--- Exercise materials Enclosed Below ---

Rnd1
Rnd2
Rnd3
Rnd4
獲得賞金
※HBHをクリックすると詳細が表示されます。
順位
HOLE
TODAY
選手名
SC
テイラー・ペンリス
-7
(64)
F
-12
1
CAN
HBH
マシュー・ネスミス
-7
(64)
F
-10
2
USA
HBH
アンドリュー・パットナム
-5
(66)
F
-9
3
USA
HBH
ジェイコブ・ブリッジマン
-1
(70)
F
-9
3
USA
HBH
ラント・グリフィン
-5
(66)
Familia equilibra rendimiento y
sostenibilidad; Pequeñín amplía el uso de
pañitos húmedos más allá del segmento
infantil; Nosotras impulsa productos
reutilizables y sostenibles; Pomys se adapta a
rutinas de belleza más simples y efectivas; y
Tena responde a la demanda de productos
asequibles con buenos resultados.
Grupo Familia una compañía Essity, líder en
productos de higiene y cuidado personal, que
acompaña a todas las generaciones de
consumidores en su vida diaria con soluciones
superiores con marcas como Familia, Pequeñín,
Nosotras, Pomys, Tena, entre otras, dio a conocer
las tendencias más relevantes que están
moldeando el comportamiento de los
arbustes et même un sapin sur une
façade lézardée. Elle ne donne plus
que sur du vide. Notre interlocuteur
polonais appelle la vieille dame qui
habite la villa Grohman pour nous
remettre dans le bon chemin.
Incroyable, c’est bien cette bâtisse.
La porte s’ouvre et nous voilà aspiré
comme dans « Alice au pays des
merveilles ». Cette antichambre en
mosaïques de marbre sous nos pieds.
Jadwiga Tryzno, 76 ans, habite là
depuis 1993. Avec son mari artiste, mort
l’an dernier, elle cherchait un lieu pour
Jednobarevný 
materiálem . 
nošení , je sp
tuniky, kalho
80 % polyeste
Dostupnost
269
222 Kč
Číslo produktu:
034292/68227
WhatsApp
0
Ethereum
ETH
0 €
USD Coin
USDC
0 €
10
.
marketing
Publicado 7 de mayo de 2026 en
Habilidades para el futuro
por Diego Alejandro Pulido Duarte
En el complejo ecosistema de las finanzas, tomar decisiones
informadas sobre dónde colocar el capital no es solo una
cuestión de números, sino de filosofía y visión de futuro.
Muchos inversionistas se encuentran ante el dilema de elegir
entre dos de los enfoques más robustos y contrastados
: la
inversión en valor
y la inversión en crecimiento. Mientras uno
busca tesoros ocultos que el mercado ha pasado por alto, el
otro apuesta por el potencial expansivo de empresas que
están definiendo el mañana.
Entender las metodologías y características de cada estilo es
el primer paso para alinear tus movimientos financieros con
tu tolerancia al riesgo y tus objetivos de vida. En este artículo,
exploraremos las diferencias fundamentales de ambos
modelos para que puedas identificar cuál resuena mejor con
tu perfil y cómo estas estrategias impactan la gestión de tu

--- End of Enclosed Exercise materials ---

**Work required**.
Please lay out every line from all of the rows above as a numbered list, leaving out any blank lines.

**Solution for this problem**.
1. Rnd1
2. Rnd2
3. Rnd3
4. Rnd4
5. 獲得賞金
6. ※HBHをクリックすると詳細が表示されます。
7. 順位
8. HOLE
9. TODAY
10. 選手名
11. SC
12. テイラー・ペンリス
13. -7
14. (64)
15. F
16. -12
17. 1
18. CAN
19. HBH
20. マシュー・ネスミス
21. -7
22. (64)
23. F
24. -10
25. 2
26. USA
27. HBH
28. アンドリュー・パットナム
29. -5
30. (66)
31. F
32. -9
33. 3
34. USA
35. HBH
36. ジェイコブ・ブリッジマン
37. -1
38. (70)
39. F
40. -9
41. 3
42. USA
43. HBH
44. ラント・グリフィン
45. -5
46. (66)
47. Familia equilibra rendimiento y
48. sostenibilidad; Pequeñín amplía el uso de
49. pañitos húmedos más allá del segmento
50. infantil; Nosotras impulsa productos
51. reutilizables y sostenibles; Pomys se adapta a
52. rutinas de belleza más simples y efectivas; y
53. Tena responde a la demanda de productos
54. asequibles con buenos resultados.
55. Grupo Familia una compañía Essity, líder en
56. productos de higiene y cuidado personal, que
57. acompaña a todas las generaciones de
58. consumidores en su vida diaria con soluciones
59. superiores con marcas como Familia, Pequeñín,
60. Nosotras, Pomys, Tena, entre otras, dio a conocer
61. las tendencias más relevantes que están
62. moldeando el comportamiento de los
63. arbustes et même un sapin sur une
64. façade lézardée. Elle ne donne plus
65. que sur du vide. Notre interlocuteur
66. polonais appelle la vieille dame qui
67. habite la villa Grohman pour nous
68. remettre dans le bon chemin.
69. Incroyable, c’est bien cette bâtisse.
70. La porte s’ouvre et nous voilà aspiré
71. comme dans « Alice au pays des
72. merveilles ». Cette antichambre en
73. mosaïques de marbre sous nos pieds.
74. Jadwiga Tryzno, 76 ans, habite là
75. depuis 1993. Avec son mari artiste, mort
76. l’an dernier, elle cherchait un lieu pour
77. Jednobarevný 
78. materiálem . 
79. nošení , je sp
80. tuniky, kalho
81. 80 % polyeste
82. Dostupnost
83. 269
84. 222 Kč
85. Číslo produktu:
86. 034292/68227
87. WhatsApp
88. 0
89. Ethereum
90. ETH
91. 0 €
92. USD Coin
93. USDC
94. 0 €
95. 10
96. .
97. marketing
98. Publicado 7 de mayo de 2026 en
99. Habilidades para el futuro
100. por Diego Alejandro Pulido Duarte
101. En el complejo ecosistema de las finanzas, tomar decisiones
102. informadas sobre dónde colocar el capital no es solo una
103. cuestión de números, sino de filosofía y visión de futuro.
104. Muchos inversionistas se encuentran ante el dilema de elegir
105. entre dos de los enfoques más robustos y contrastados
106. : la
107. inversión en valor
108. y la inversión en crecimiento. Mientras uno
109. busca tesoros ocultos que el mercado ha pasado por alto, el
110. otro apuesta por el potencial expansivo de empresas que
111. están definiendo el mañana.
112. Entender las metodologías y características de cada estilo es
113. el primer paso para alinear tus movimientos financieros con
114. tu tolerancia al riesgo y tus objetivos de vida. En este artículo,
115. exploraremos las diferencias fundamentales de ambos
116. modelos para que puedas identificar cuál resuena mejor con
117. tu perfil y cómo estas estrategias impactan la gestión de tu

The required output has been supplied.